Step 1: Understanding the Concept:
The time period of a simple pendulum is given by \(T = 2\pi \sqrt{\frac{L}{g}}\).
This indicates that the time period is dependent on the length of the pendulum.
When temperature increases, most materials expand. The length \(L\) of the pendulum increases, which in turn increases the time period \(T\).
A larger time period means the clock takes more time to complete one "tick", so it lags behind the actual time, resulting in a "loss" of time.
Step 2: Key Formula or Approach:
The fractional change in the time period due to a change in temperature \(\Delta \theta\) is:
\[ \frac{\Delta T}{T} = \frac{1}{2} \alpha \Delta \theta \]
The total time lost in a duration \(t\) is:
\[ \Delta t = \left( \frac{1}{2} \alpha \Delta \theta \right) \times t \]
Where:
\(\alpha\) = coefficient of linear expansion.
\(\Delta \theta\) = change in temperature.
\(t\) = total time interval (usually one day = 86400 seconds).
Step 3: Detailed Explanation:
Given values:
\(\alpha = 1.2 \times 10^{-5} / ^{\circ}\text{C}\)
Initial Temperature \(T_{initial} = 20^{\circ}\text{C}\)
Final Temperature \(T_{final} = 40^{\circ}\text{C}\)
Change in temperature \(\Delta \theta = 40 - 20 = 20^{\circ}\text{C}\)
Total time in one day \(t = 24 \times 60 \times 60 = 86400 \, \text{s}\)
Substitute into the formula:
\[ \Delta t = \frac{1}{2} \times (1.2 \times 10^{-5}) \times 20 \times 86400 \]
Simplify the constants:
\[ \Delta t = (0.6 \times 10^{-5}) \times 20 \times 86400 \]
\[ \Delta t = (1.2 \times 10^{-4}) \times 86400 \]

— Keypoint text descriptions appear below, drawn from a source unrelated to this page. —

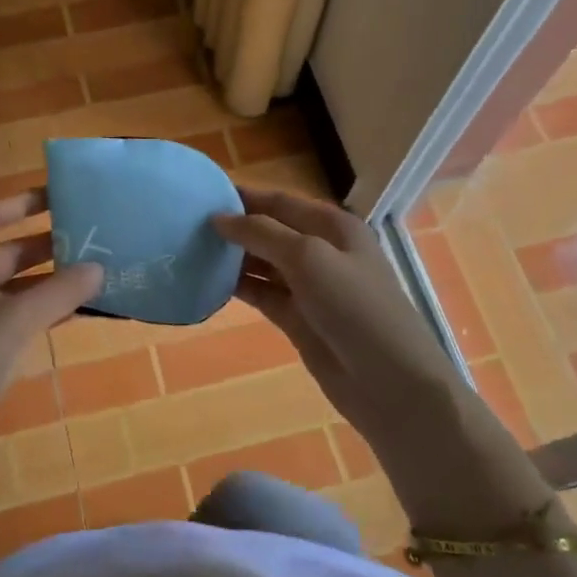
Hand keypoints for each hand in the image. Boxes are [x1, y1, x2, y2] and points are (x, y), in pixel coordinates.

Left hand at [0, 190, 101, 445]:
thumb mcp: (12, 321)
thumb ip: (58, 292)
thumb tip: (98, 269)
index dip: (19, 205)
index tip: (56, 196)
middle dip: (41, 247)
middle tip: (87, 239)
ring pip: (7, 291)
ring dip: (44, 284)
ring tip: (89, 275)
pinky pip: (7, 321)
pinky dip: (36, 315)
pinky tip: (71, 315)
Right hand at [214, 188, 457, 451]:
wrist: (390, 381)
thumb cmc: (355, 307)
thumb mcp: (309, 258)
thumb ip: (262, 234)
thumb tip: (219, 218)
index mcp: (333, 227)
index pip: (280, 202)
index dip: (244, 197)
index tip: (201, 194)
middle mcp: (321, 251)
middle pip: (270, 231)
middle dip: (234, 227)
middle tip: (186, 225)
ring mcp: (310, 287)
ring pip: (263, 263)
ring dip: (233, 257)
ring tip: (190, 251)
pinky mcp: (298, 319)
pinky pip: (263, 294)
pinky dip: (239, 288)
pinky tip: (208, 283)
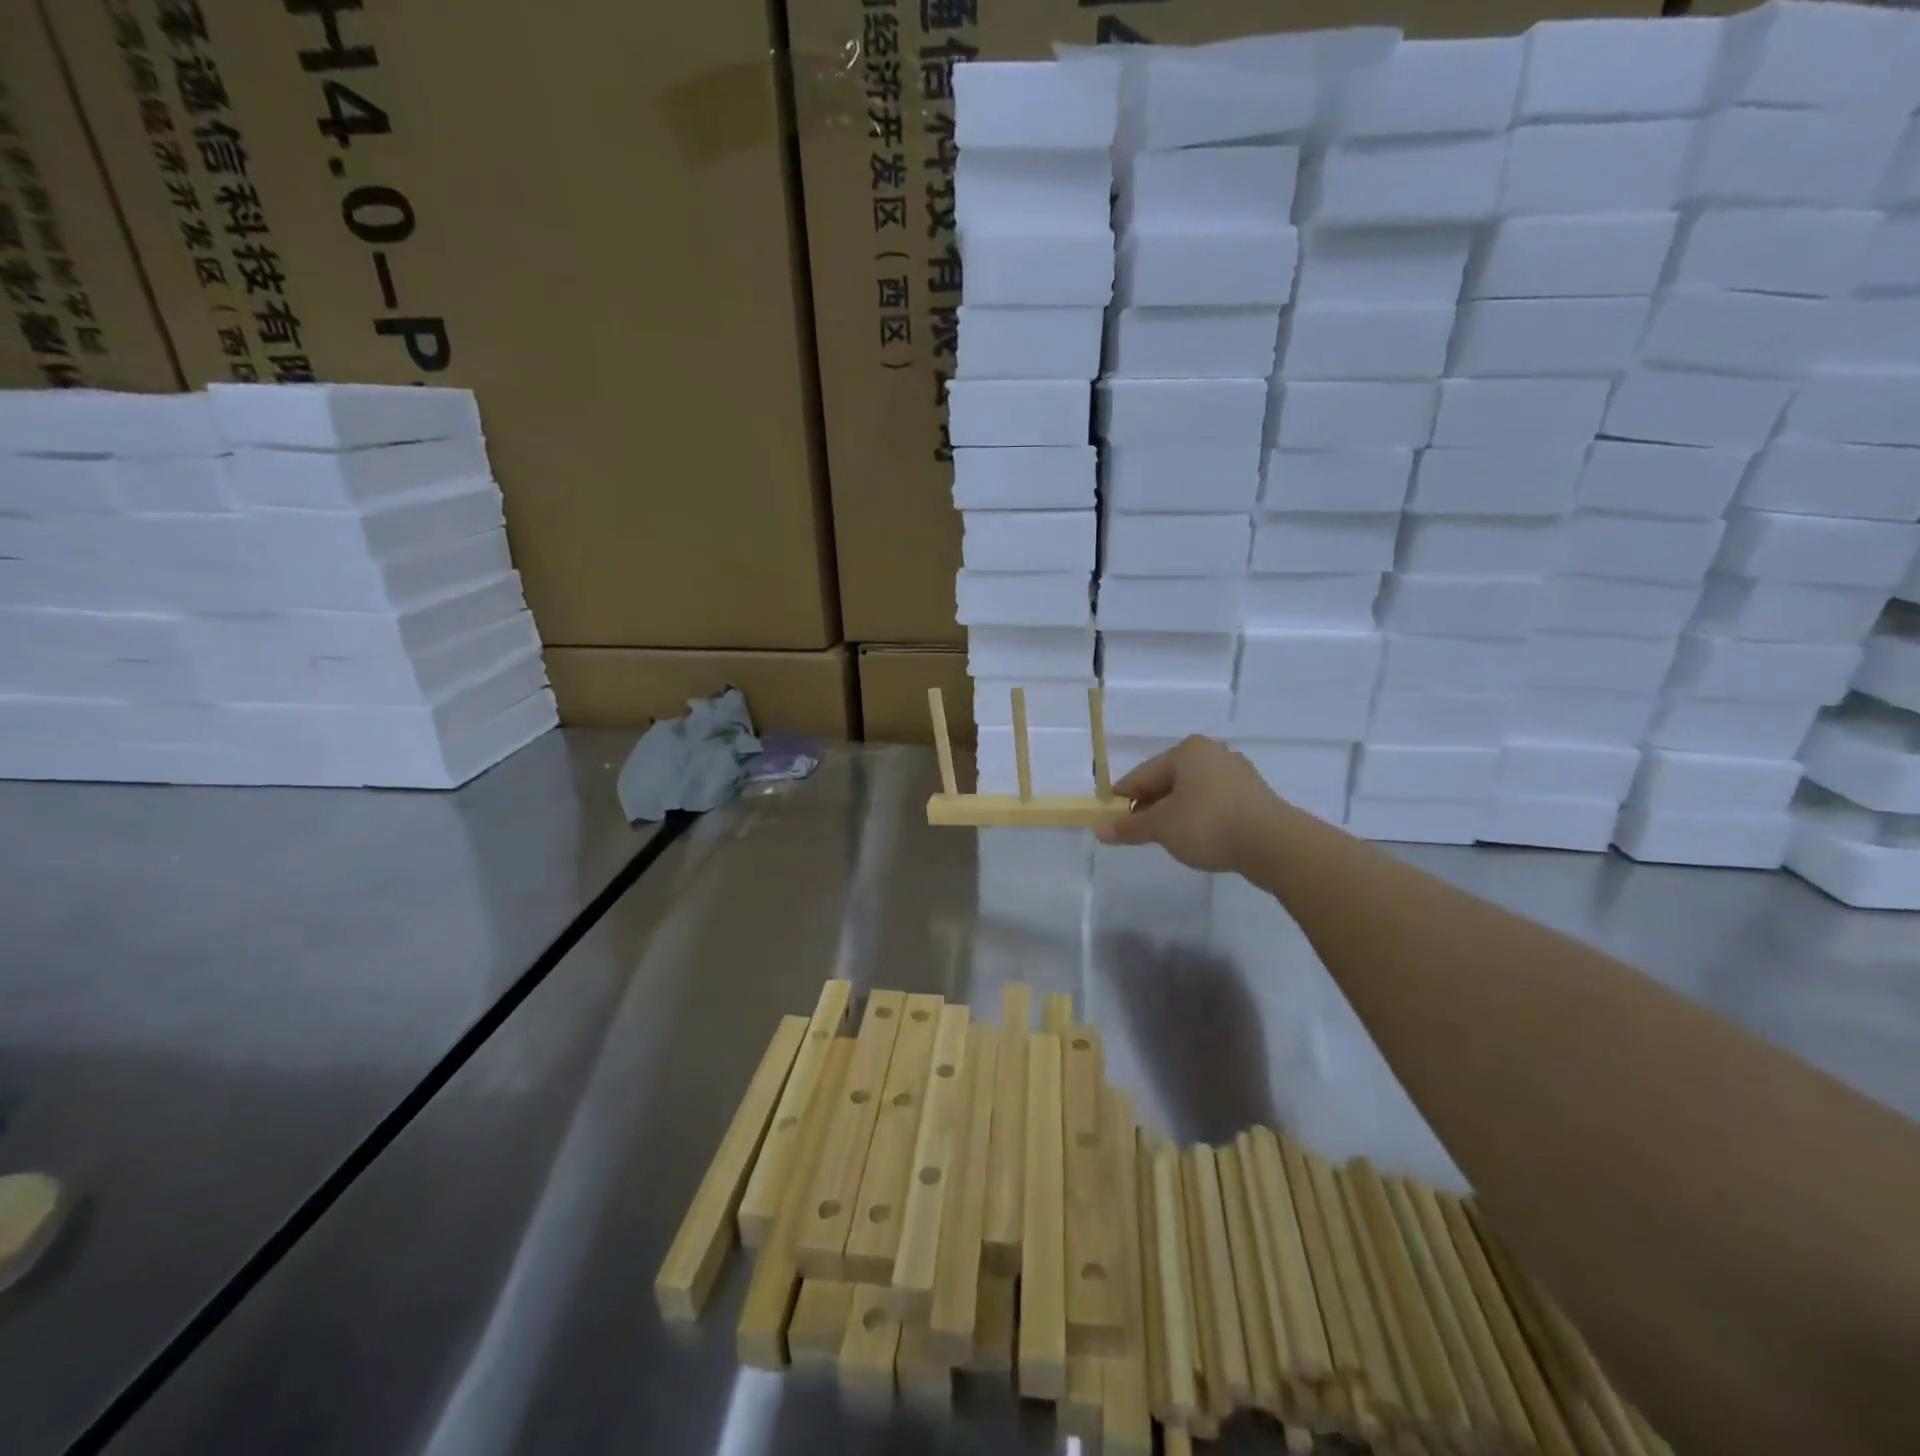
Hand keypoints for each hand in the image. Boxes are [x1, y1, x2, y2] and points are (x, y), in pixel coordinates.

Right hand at [1094, 736, 1284, 873]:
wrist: (1274, 844)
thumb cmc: (1208, 824)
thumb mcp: (1161, 827)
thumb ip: (1129, 827)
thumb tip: (1099, 830)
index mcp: (1186, 751)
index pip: (1141, 775)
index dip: (1122, 800)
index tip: (1110, 821)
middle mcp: (1212, 752)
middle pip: (1167, 781)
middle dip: (1150, 806)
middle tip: (1139, 833)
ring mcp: (1236, 772)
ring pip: (1191, 792)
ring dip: (1175, 813)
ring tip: (1168, 839)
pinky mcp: (1253, 794)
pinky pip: (1213, 802)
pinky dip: (1199, 817)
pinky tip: (1197, 837)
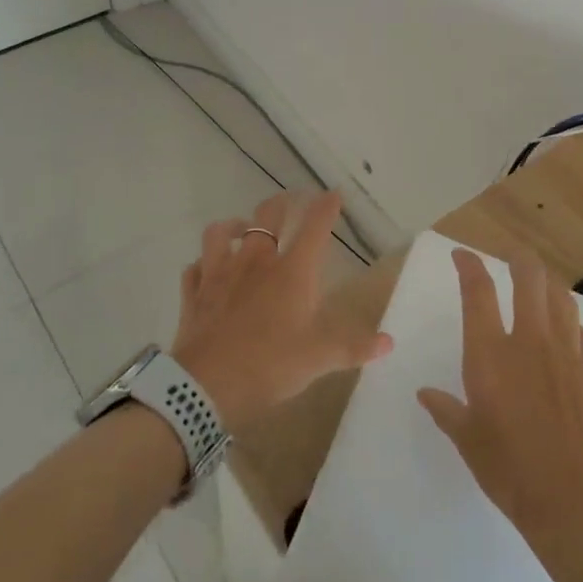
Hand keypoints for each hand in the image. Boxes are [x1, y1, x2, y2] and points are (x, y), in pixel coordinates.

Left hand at [171, 192, 391, 437]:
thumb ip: (354, 347)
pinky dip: (202, 264)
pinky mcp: (194, 292)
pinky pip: (194, 267)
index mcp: (291, 271)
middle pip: (267, 215)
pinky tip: (206, 269)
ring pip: (222, 232)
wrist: (206, 386)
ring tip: (242, 228)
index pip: (314, 227)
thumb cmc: (270, 366)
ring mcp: (219, 273)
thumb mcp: (319, 359)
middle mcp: (255, 261)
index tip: (333, 195)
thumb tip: (388, 342)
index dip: (326, 208)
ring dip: (234, 225)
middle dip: (282, 204)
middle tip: (290, 202)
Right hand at [418, 250, 582, 550]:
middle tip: (510, 259)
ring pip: (561, 299)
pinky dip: (572, 325)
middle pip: (529, 278)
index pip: (478, 291)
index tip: (462, 255)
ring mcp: (566, 355)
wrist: (570, 501)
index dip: (469, 265)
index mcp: (491, 353)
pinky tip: (568, 332)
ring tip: (540, 286)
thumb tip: (426, 394)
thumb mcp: (467, 439)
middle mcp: (530, 341)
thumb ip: (446, 410)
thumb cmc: (508, 468)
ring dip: (548, 285)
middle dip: (519, 259)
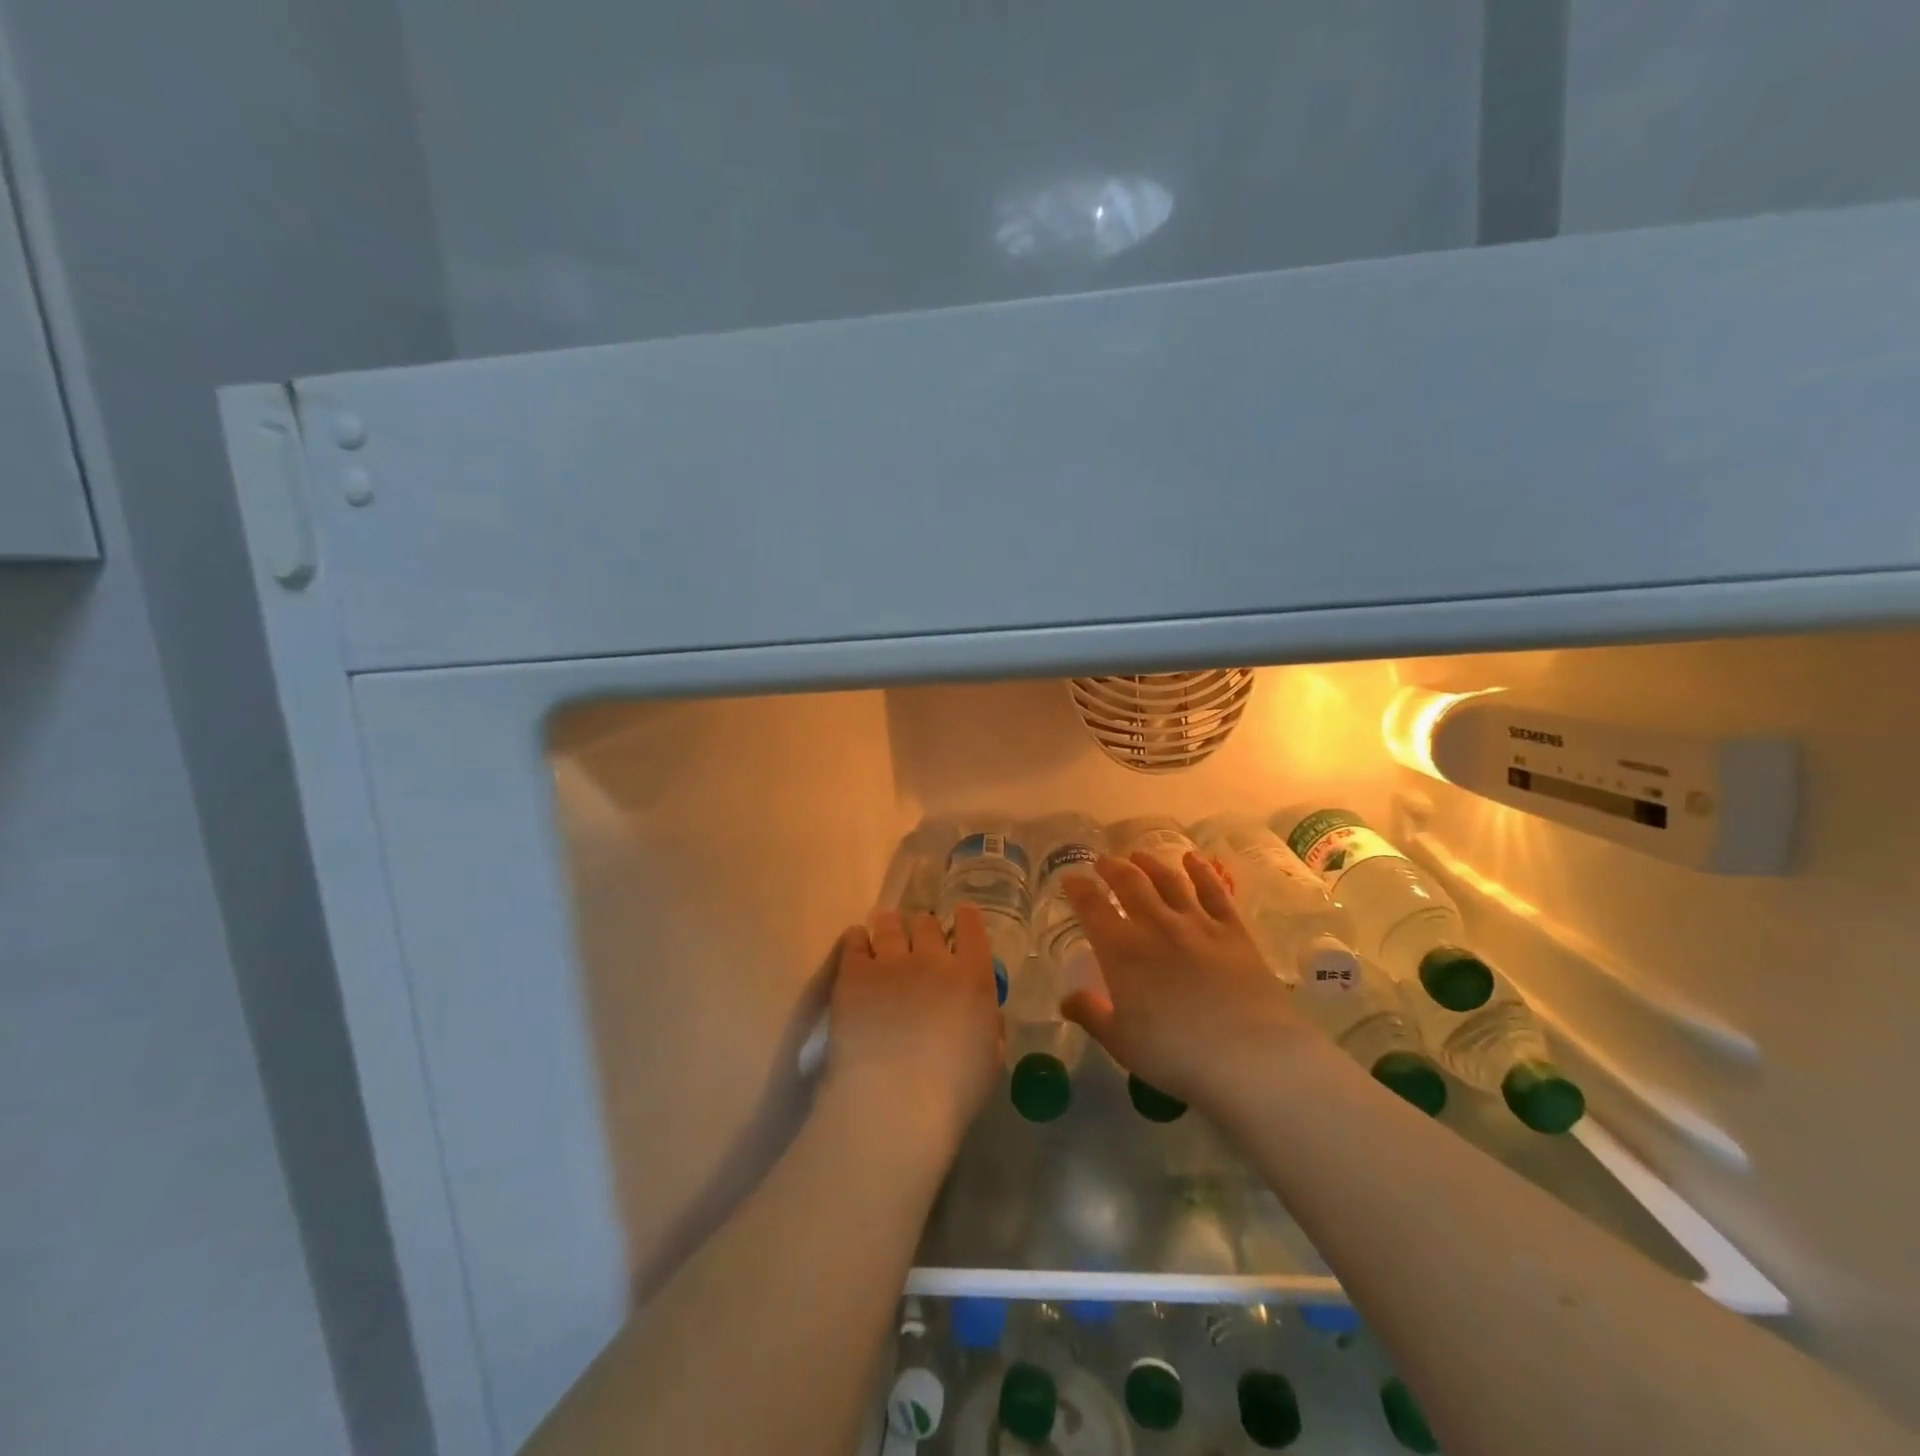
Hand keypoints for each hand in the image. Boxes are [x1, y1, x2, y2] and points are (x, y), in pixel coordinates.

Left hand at [821, 903, 1003, 1157]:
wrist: (894, 1103)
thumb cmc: (952, 1093)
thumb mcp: (990, 1061)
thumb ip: (989, 1027)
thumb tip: (982, 1013)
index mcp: (972, 977)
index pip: (972, 928)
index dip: (966, 919)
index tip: (961, 918)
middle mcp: (933, 959)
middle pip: (927, 924)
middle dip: (924, 929)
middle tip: (918, 942)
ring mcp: (891, 963)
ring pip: (890, 925)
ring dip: (890, 927)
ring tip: (885, 931)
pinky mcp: (853, 974)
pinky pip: (854, 942)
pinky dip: (857, 940)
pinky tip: (857, 943)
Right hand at [1061, 851, 1319, 1111]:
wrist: (1249, 1056)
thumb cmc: (1175, 1054)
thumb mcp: (1121, 1042)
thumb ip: (1091, 1014)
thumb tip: (1067, 1000)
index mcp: (1121, 950)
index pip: (1092, 908)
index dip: (1078, 889)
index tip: (1070, 878)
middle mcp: (1156, 925)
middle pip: (1130, 883)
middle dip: (1112, 867)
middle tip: (1103, 861)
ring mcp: (1197, 923)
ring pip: (1169, 880)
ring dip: (1150, 864)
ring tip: (1138, 855)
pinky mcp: (1233, 931)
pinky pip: (1213, 892)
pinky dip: (1201, 871)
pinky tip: (1193, 860)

Convert to standard decimal notation for easier multiplication:
\[ \Delta t = 0.00012 \times 86400 \]
Calculation:
\[ 12 \times 864 = 10368 \]
Adjusting for the decimal places:
\[ \Delta t = 10.368 \, \text{s} \]
Rounding this value to the nearest tenth as provided in the options gives 10.4 s.
Step 4: Final Answer:
The clock will lose approximately 10.4 seconds per day.